The day was one of those beautiful days - blue skies, warm weather; the earth was covered with new growth from the rains, and birds were preparing for their spring ritual of nest building. It was a good day to be alive as I walked Tootsie in the park.  We stopped under the shade of a tree, enjoying each other's company. Tootsie rolled onto her back to invite a belly rub, then plastered her tongue along my chin to show me how happy she was with her new life. I plucked some lingering tufts of fur from her coat, which I left on the grass knowing some of the blackbirds would find it to use for their nests.  Akita fur is perfect nesting material, soft, warm and clean.

We left the park and drove a short way to the animal shelter to visit the new mare and the baby cow at the shelter corral.  I left Tootsie in the van and walked the few feet to the corral with my bag of carrots.  Some of the shelter employees were already there feeding apples to the horse to keep her occupied while the visiting farrier worked on her foot.  I turned to look as a car drove in through the gate and was shocked to see a large male Akita in the back of a pickup truck.  The pickup was heading toward one of the outbuildings in the rear.  The Akita appeared young and was very pretty.  His front paws were perched on a tack box in the truck, and his face showed his enjoyment of the ride. The Akita did not know the ride was nearly over and with it, his life. His owner was driving to the back of the shelter to the "blue room," where the Akita would be killed by lethal injection within a matter of minutes.

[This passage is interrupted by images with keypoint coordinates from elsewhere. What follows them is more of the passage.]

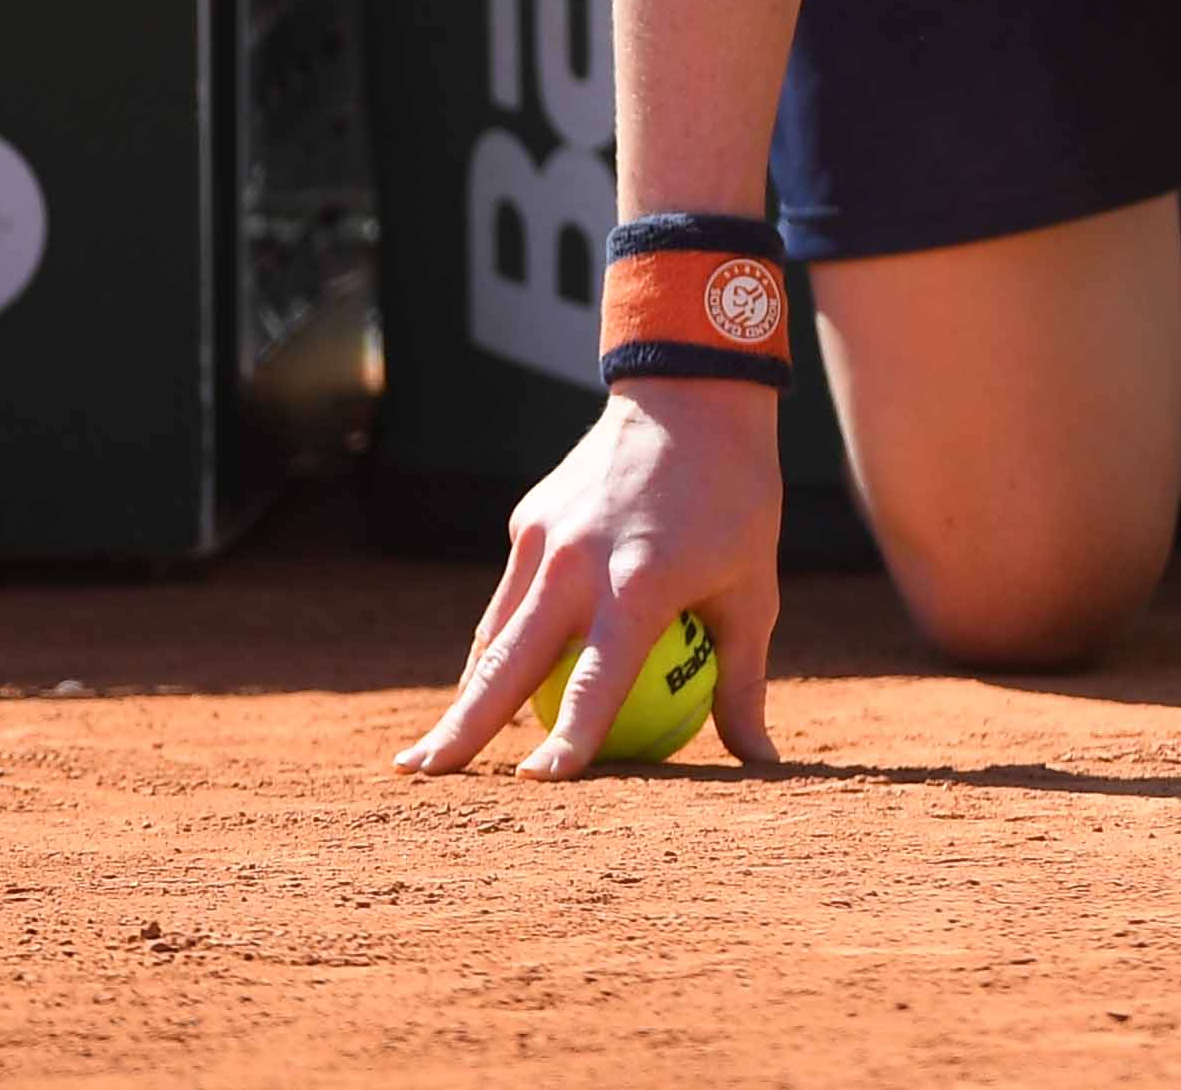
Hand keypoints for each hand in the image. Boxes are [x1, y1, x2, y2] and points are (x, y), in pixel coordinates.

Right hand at [392, 376, 788, 779]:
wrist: (691, 394)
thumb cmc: (738, 501)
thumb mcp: (755, 591)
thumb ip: (744, 680)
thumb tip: (761, 762)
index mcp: (638, 586)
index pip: (595, 682)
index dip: (568, 740)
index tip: (538, 785)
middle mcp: (576, 563)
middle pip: (505, 663)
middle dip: (460, 726)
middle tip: (418, 776)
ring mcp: (543, 537)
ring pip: (493, 632)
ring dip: (464, 691)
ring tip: (432, 750)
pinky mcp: (527, 518)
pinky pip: (512, 593)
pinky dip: (501, 637)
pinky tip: (487, 678)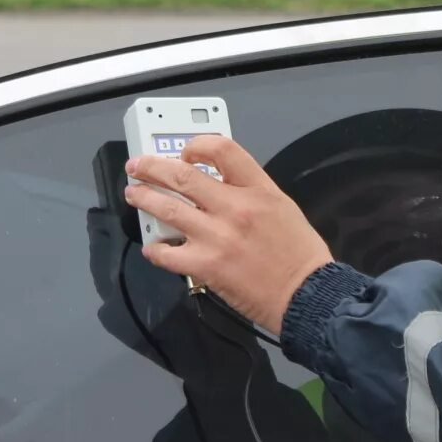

With a sinking feeling in my stomach, I continued to feed the livestock animals. I heard the truck returning and looked up to see it was empty.  I knew what was happening to the Akita at that moment.  His mouth was wrapped firmly with a cloth muzzle; one employee leaned on his body to keep him down, while his arm was stretched out to accommodate the needle, which pumped a deadly fluid into his vein.  When his heart stopped beating, his large body would be tossed into a barrel filled with other dead dogs.  As the barrel filled to capacity, it would be moved into a large freezer to await removal by the rendering company. The Akita would be just one of many killed on this lovely spring day.  

It's called the "blue room," because this year it is painted blue.  Each year the color changes to break up the monotony of constantly killing animals. Sometimes there are outdoor scenes lining the walls, sometimes the music from the radio is rock, at other times it may be Spanish.  The room is totally concrete--easier to hose out. There is a large drain in the middle of the floor that accepts the urine and feces from terrified animals that know they are about to die.  At day's end, it is cleaned in preparation for the killing, which will begin again tomorrow.  It costs $5 to have your dog killed at the animal shelter.

The personnel are rotated in and out of the blue room - no one can kill for longer than a few weeks and remain sane. Years ago, before the current shelter director instituted the rotation policy, those who euthanized would last a year or more and then retire from the department on workmen's compensation.  I have no idea what their lives were like after they left.  I hope they understood that the guilt of killing healthy animals was not theirs—it belonged equally to the people who bred them and those who abandoned them.  One young woman, who worked at the shelter because she loved animals, lasted nearly two years before she killed herself.  Rotation has helped.

Maybe you are wondering why that Akita died in the blue room when I volunteer with ARSA and was close enough to have plucked him from the truck before he was killed. It's simple; we had no more room for another Akita.  We now allow great numbers of Akitas to die in shelters--Akitas of all ages.  For each Akita killed in animal shelters, there are at least two litters of puppies born.  It is inevitable that Akitas will die in ever increasing numbers—-rescue is greatly outnumbered, there are at least 50 breeders for every one of us, and funding is always limited.  What happens in "Blue Rooms" across this country?  See for yourself by clicking here. 

Tootsie and I left the shelter and stopped off to get frozen yogurt before heading home. Somehow, the sun didn't seem as bright; the day was no longer beautiful. I felt so sorry for that Akita. Trustingly, he rode that truck as he must have ridden it many times before, but today his life ended in the blue room.